- _Instructions for the task_:
Repeat the lines of the data exactly and exclude any picture among them.

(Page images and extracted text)
↓

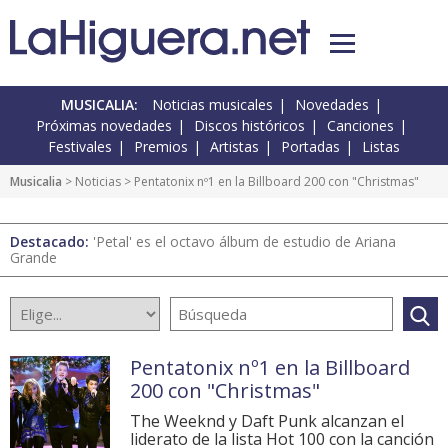
MUSICALIA:
Noticias musicales
Novedades
Próximas novedades
Discos históricos
Canciones
Festivales
Premios
Artistas
Portadas
Listas
Musicalia
>
Noticias
> Pentatonix nº1 en la Billboard 200 con "Christmas"
Destacado:
'Petal' es el octavo álbum de estudio de Ariana
Grande
Pentatonix nº1 en la Billboard
200 con "Christmas"
The Weeknd y Daft Punk alcanzan el
liderato de la lista Hot 100 con la canción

↑

- _Result of this exercise_:
MUSICALIA:
Noticias musicales
Novedades
Próximas novedades
Discos históricos
Canciones
Festivales
Premios
Artistas
Portadas
Listas
Musicalia
>
Noticias
> Pentatonix nº1 en la Billboard 200 con "Christmas"
Destacado:
'Petal' es el octavo álbum de estudio de Ariana
Grande
Pentatonix nº1 en la Billboard
200 con "Christmas"
The Weeknd y Daft Punk alcanzan el
liderato de la lista Hot 100 con la canción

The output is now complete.